Kickboxing Workout Dashboard
I regularly take kickboxing classes at Fly Kickboxing. A workout summary is then sent to my email following each class. I log this data and track my performance over time using the dashboard below.
Data Notes:
The source data for this dashboard is provided from two systems:
Mindbody class registration data: This data source provides the core dimensional data - coach, class type, class date and time.
Impact Wrap class metrics: This data source provides the primary metric data - impact score, strike count, and overall score per class.
A data architecture diagram is presented below to show how the data goes from raw input to dashboard.

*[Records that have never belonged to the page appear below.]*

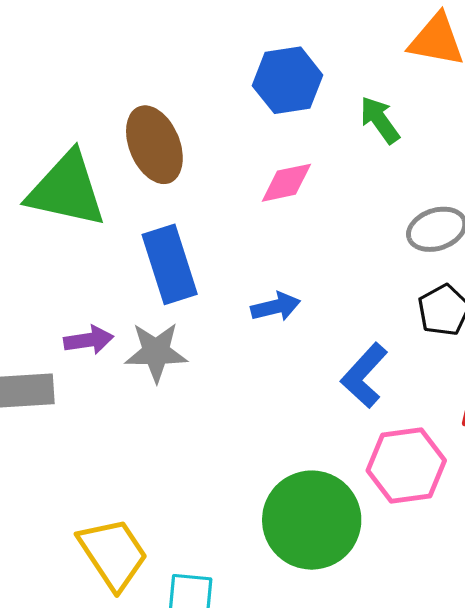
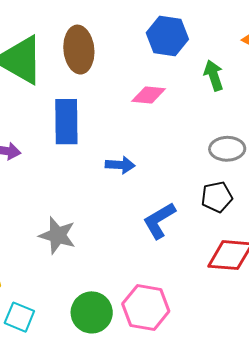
gray star: (156, 352) -> (57, 235), moved
pink hexagon: (406, 466) -> (146, 307), moved
green circle: (312, 520) -> (92, 312), moved, size x0.7

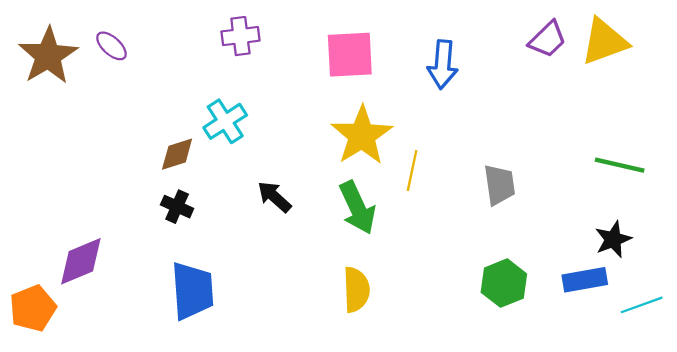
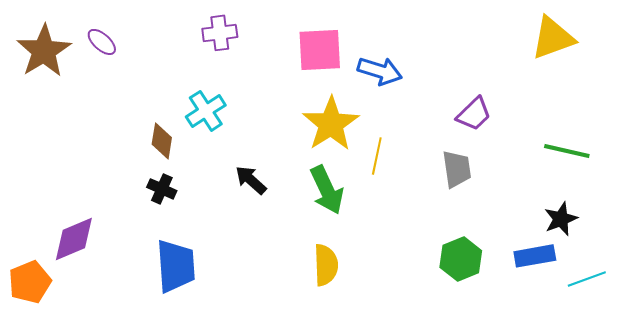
purple trapezoid: (548, 39) -> (474, 114), moved
blue arrow: (443, 64) -> (380, 71), moved, turned -78
brown diamond: (177, 154) -> (162, 141), turned -63

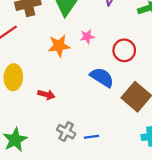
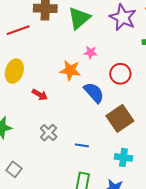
orange star: (59, 46) -> (70, 70), moved
blue line: (91, 137) -> (82, 145), moved

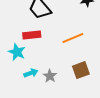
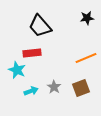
orange line: (73, 38) -> (86, 58), moved
gray star: (50, 76) -> (54, 87), moved

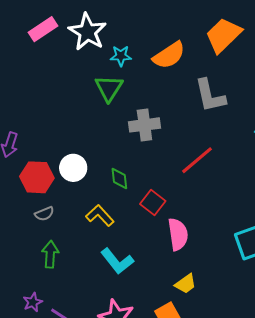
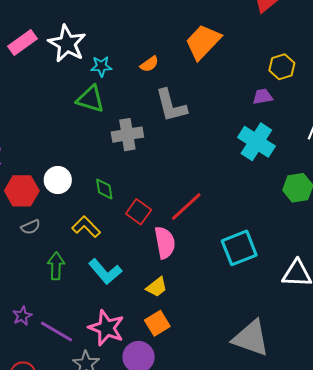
orange semicircle: (169, 55) -> (149, 64), size x0.6
green triangle: (109, 88) -> (90, 99), turned -44
gray L-shape: (210, 96) -> (171, 106), moved
red line: (197, 160) -> (186, 206), moved
green arrow: (50, 254) -> (56, 266), moved
yellow trapezoid: (186, 284) -> (157, 287), moved

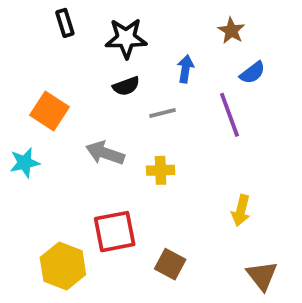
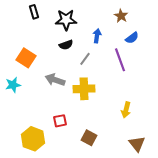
gray line: (162, 113) -> (85, 59), turned -40
yellow cross: (161, 170) -> (84, 89), size x1.5
red square: (115, 232) -> (60, 121), size x0.6

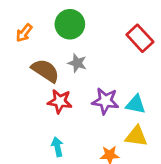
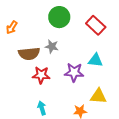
green circle: (70, 24) -> (59, 17), moved
brown semicircle: (45, 71) -> (29, 54), turned 145
cyan triangle: (136, 104) -> (95, 60), moved

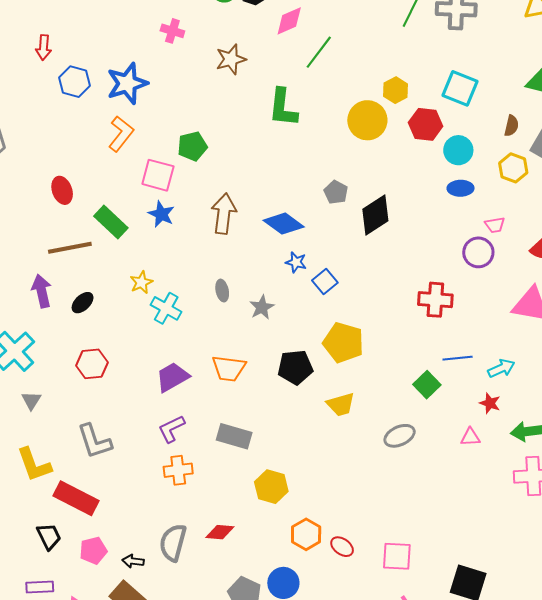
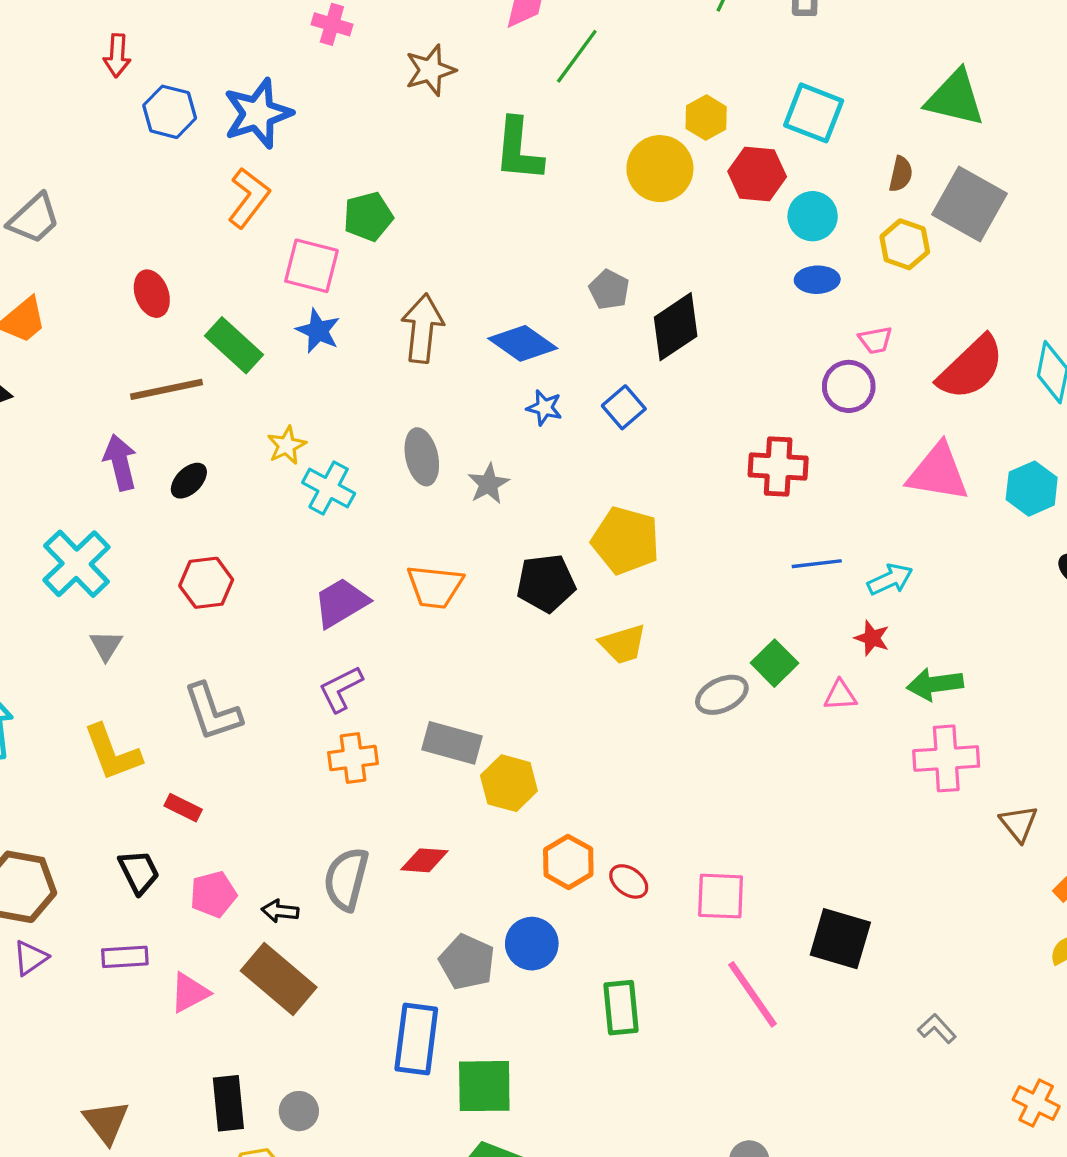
blue square: (325, 282) -> (624, 407), moved
gray ellipse: (222, 291) -> (422, 457), size x1.5
green square: (427, 385) -> (774, 663), moved
gray rectangle: (234, 436) -> (452, 743), moved
red rectangle: (76, 498) -> (183, 808), size x0.5

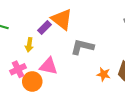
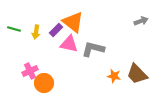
yellow arrow: (29, 45) -> (36, 32), moved
pink triangle: (49, 66) -> (69, 44), moved

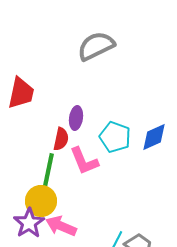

The source data is loaded into two separate tables in a Snowflake database via a Streamlit webform. A view in the database joins the data from the two tables based on an imputed timestamp for each class. The timestamp from Impact Wrap is rounded off to the nearest half-hour as the raw start time in the Impact Wrap system is based on when the class actually starts - typically a few minutes after the scheduled start time. In addition, a table in the database stores coach information - the coach information is then joined to the view in Tableau.
A script in Hex reads the view and the coach table, and pushes those into a Google Docs spreadsheet. This allows Tableau Public to read 'live' data and I do not need to republish each time there is an update.
As an API is not yet available to automate the data pull from each source, manual logging is necessary.
Why didn't I just write the data into Google Sheets? I am trying to show more of a business case value of using Streamlit, Snowflake, and Hex. The business cases I am thinking of include:
Slowly changing dimensions: Using Streamlit as a webform to log specific events or dimensional data updates.
Data movement: While I am using Hex to move data from Snowflake to Google Sheets, there are many other directions and destinations for the data to move.
Data visualization & analysis: While the dashboard isn't showing revenue cycles or marketing spend, I tried to present the data in a way that allows the end user to see change over time, draw insights and correlations, and obverse different descriptive statistics.
I may end up pushing the dashboard to Tableau Cloud, connect directly to Snowflake, and using the Tableau Embedding API to push the dashboard here.
To learn more about Fly Kickboxing, visit their website. Better yet - sign up for a class! See you there!
Data Architecture Diagram:
To do list:
Buy a heart rate monitor? It would be fun to log heart rate/calories burned on here.
I bought a heart rate monitor - so I should re-build this to incorporate that data.
Include a drop down option to show the last 100 classes - the issue with this is that introduces some table calcs so I would have to refactor all the stats throughout the dashboard.
While I don't think my average class impact has enough variability for this, I might try to do some basic regression modeling around impact/strike count/overall score. A simple scatter plot really shows that there is nearly a 1:1 correlation between strike count and overall score, but I may want to quantify how much of an impact the impact score has on overall score.
Incorporate box-and-whisker plots for strike impact and employ a t-test (but do so without using the R connection) to determine if there is a statistically significant difference in strike impact between class types/coaches.
Create an External Function (GCP) to write directly to Google Sheets (eliminate Hex) upon submit of workout.
Write a script to read the registration emails (mindbody) and workout summary emails (impact wrap) and parse the data needed and write that to Snowflake (and then upon writing, call the external function).
Longer term - push the viz to Tableau Cloud and use the embedding API to fully integrate with a web framework (need a JWT generator - possibly from Hex?).
When the dashboard is more "final", reproduce in Power BI and Sigma.